◆ **What to produce**
Reproduce the following records verbatim, omitting the pictures.

§

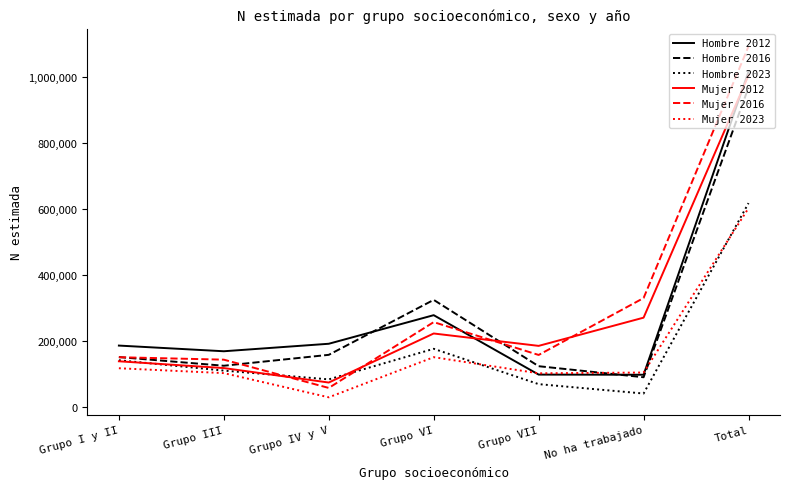

True or false: Mujer 2023 and Mujer 2016 cross at least once.

False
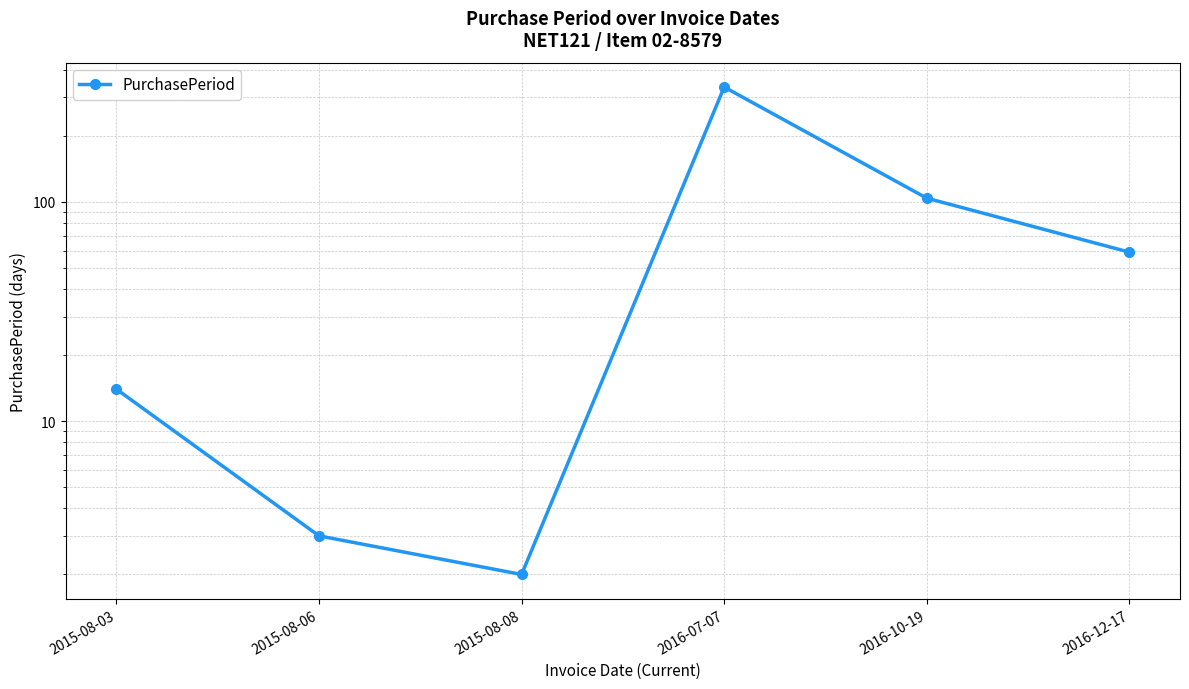

At which category does the data reach its first local valley?

2015-08-08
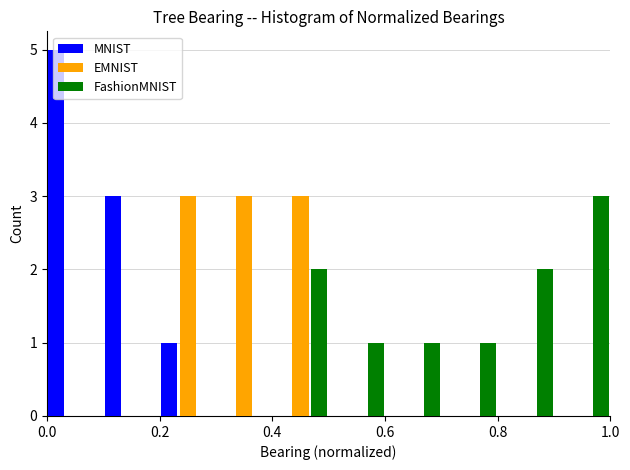

Reading left to right, transcribe this chart: for each range on the x-axis, give the height of each series' bar. The values are not printed on the chart, so give them approximately, as read against the axis.

0.0 to 0.1: MNIST=5	EMNIST=0	FashionMNIST=0
0.1 to 0.2: MNIST=3	EMNIST=0	FashionMNIST=0
0.2 to 0.3: MNIST=1	EMNIST=3	FashionMNIST=0
0.3 to 0.4: MNIST=0	EMNIST=3	FashionMNIST=0
0.4 to 0.5: MNIST=0	EMNIST=3	FashionMNIST=2
0.5 to 0.6: MNIST=0	EMNIST=0	FashionMNIST=1
0.6 to 0.7: MNIST=0	EMNIST=0	FashionMNIST=1
0.7 to 0.8: MNIST=0	EMNIST=0	FashionMNIST=1
0.8 to 0.9: MNIST=0	EMNIST=0	FashionMNIST=2
0.9 to 1.0: MNIST=0	EMNIST=0	FashionMNIST=3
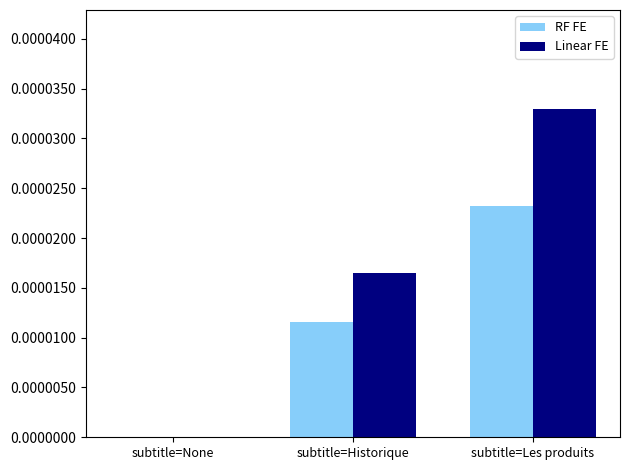

What are all the series names shown in the legend?

RF FE, Linear FE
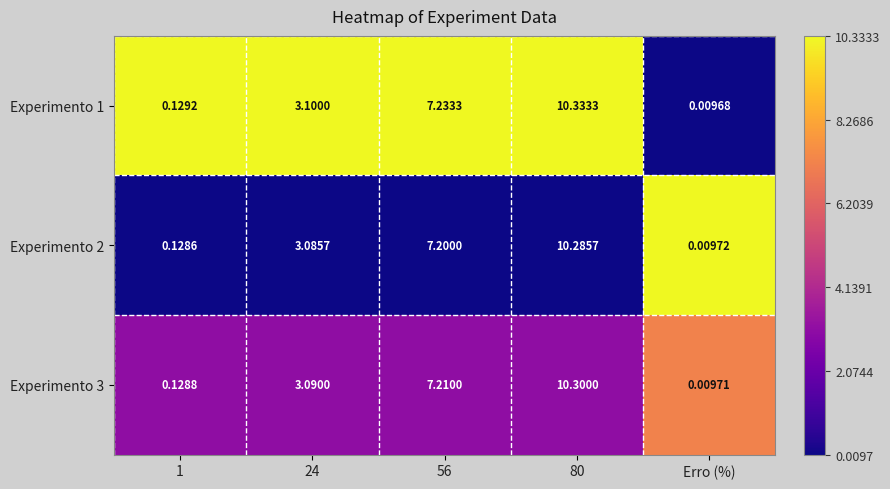

Which label corresponds to the smallest value in the chart?

Erro (%)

§

◆ **Response**
True or false: Mujer 2023 and Mujer 2016 cross at least once.

False

At which category does the data reach its first local valley?

2015-08-08

Reading left to right, transcribe this chart: for each range on the x-axis, give the height of each series' bar. The values are not printed on the chart, so give them approximately, as read against the axis.

0.0 to 0.1: MNIST=5	EMNIST=0	FashionMNIST=0
0.1 to 0.2: MNIST=3	EMNIST=0	FashionMNIST=0
0.2 to 0.3: MNIST=1	EMNIST=3	FashionMNIST=0
0.3 to 0.4: MNIST=0	EMNIST=3	FashionMNIST=0
0.4 to 0.5: MNIST=0	EMNIST=3	FashionMNIST=2
0.5 to 0.6: MNIST=0	EMNIST=0	FashionMNIST=1
0.6 to 0.7: MNIST=0	EMNIST=0	FashionMNIST=1
0.7 to 0.8: MNIST=0	EMNIST=0	FashionMNIST=1
0.8 to 0.9: MNIST=0	EMNIST=0	FashionMNIST=2
0.9 to 1.0: MNIST=0	EMNIST=0	FashionMNIST=3

What are all the series names shown in the legend?

RF FE, Linear FE

Which label corresponds to the smallest value in the chart?

Erro (%)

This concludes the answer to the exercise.